PROBLEM REQUIREMENTS: Switch each "Transcribe" in the data below to "Write out", and give the lines back with nothing else changed.

RECORDS SUPPLIED:
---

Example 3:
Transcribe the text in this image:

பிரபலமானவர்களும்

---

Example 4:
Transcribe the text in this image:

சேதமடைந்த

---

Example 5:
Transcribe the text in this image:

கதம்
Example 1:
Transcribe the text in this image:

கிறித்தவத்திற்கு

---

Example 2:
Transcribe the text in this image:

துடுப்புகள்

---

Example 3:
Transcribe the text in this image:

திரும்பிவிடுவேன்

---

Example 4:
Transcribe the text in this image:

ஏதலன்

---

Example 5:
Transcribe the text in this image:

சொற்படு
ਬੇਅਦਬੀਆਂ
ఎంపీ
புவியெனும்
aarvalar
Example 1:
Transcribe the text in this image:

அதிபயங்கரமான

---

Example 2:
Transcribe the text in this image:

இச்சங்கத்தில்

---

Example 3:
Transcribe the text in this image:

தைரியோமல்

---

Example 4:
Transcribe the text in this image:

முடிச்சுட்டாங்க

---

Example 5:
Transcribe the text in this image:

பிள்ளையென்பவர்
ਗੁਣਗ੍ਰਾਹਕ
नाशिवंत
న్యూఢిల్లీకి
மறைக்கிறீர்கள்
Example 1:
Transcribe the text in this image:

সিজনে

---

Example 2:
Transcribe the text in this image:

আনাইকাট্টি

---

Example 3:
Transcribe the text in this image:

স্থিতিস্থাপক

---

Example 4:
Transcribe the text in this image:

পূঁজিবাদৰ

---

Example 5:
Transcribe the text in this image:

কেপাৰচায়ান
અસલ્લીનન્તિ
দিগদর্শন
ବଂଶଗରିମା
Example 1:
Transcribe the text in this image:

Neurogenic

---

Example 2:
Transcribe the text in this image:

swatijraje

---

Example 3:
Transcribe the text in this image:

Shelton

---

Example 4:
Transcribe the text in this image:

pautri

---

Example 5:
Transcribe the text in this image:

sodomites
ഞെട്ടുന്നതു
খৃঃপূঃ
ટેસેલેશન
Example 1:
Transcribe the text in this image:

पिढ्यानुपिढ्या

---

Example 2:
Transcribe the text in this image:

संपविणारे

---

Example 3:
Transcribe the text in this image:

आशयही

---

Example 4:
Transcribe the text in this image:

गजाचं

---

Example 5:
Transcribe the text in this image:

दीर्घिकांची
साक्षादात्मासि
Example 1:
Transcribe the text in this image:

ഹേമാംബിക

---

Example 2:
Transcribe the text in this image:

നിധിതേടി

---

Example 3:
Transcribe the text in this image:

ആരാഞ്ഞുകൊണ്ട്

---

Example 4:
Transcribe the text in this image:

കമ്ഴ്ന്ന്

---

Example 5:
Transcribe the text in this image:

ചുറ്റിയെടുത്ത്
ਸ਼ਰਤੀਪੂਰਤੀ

SOLUTION:
---

Example 3:
Write out the text in this image:

பிரபலமானவர்களும்

---

Example 4:
Write out the text in this image:

சேதமடைந்த

---

Example 5:
Write out the text in this image:

கதம்
Example 1:
Write out the text in this image:

கிறித்தவத்திற்கு

---

Example 2:
Write out the text in this image:

துடுப்புகள்

---

Example 3:
Write out the text in this image:

திரும்பிவிடுவேன்

---

Example 4:
Write out the text in this image:

ஏதலன்

---

Example 5:
Write out the text in this image:

சொற்படு
ਬੇਅਦਬੀਆਂ
ఎంపీ
புவியெனும்
aarvalar
Example 1:
Write out the text in this image:

அதிபயங்கரமான

---

Example 2:
Write out the text in this image:

இச்சங்கத்தில்

---

Example 3:
Write out the text in this image:

தைரியோமல்

---

Example 4:
Write out the text in this image:

முடிச்சுட்டாங்க

---

Example 5:
Write out the text in this image:

பிள்ளையென்பவர்
ਗੁਣਗ੍ਰਾਹਕ
नाशिवंत
న్యూఢిల్లీకి
மறைக்கிறீர்கள்
Example 1:
Write out the text in this image:

সিজনে

---

Example 2:
Write out the text in this image:

আনাইকাট্টি

---

Example 3:
Write out the text in this image:

স্থিতিস্থাপক

---

Example 4:
Write out the text in this image:

পূঁজিবাদৰ

---

Example 5:
Write out the text in this image:

কেপাৰচায়ান
અસલ્લીનન્તિ
দিগদর্শন
ବଂଶଗରିମା
Example 1:
Write out the text in this image:

Neurogenic

---

Example 2:
Write out the text in this image:

swatijraje

---

Example 3:
Write out the text in this image:

Shelton

---

Example 4:
Write out the text in this image:

pautri

---

Example 5:
Write out the text in this image:

sodomites
ഞെട്ടുന്നതു
খৃঃপূঃ
ટેસેલેશન
Example 1:
Write out the text in this image:

पिढ्यानुपिढ्या

---

Example 2:
Write out the text in this image:

संपविणारे

---

Example 3:
Write out the text in this image:

आशयही

---

Example 4:
Write out the text in this image:

गजाचं

---

Example 5:
Write out the text in this image:

दीर्घिकांची
साक्षादात्मासि
Example 1:
Write out the text in this image:

ഹേമാംബിക

---

Example 2:
Write out the text in this image:

നിധിതേടി

---

Example 3:
Write out the text in this image:

ആരാഞ്ഞുകൊണ്ട്

---

Example 4:
Write out the text in this image:

കമ്ഴ്ന്ന്

---

Example 5:
Write out the text in this image:

ചുറ്റിയെടുത്ത്
ਸ਼ਰਤੀਪੂਰਤੀ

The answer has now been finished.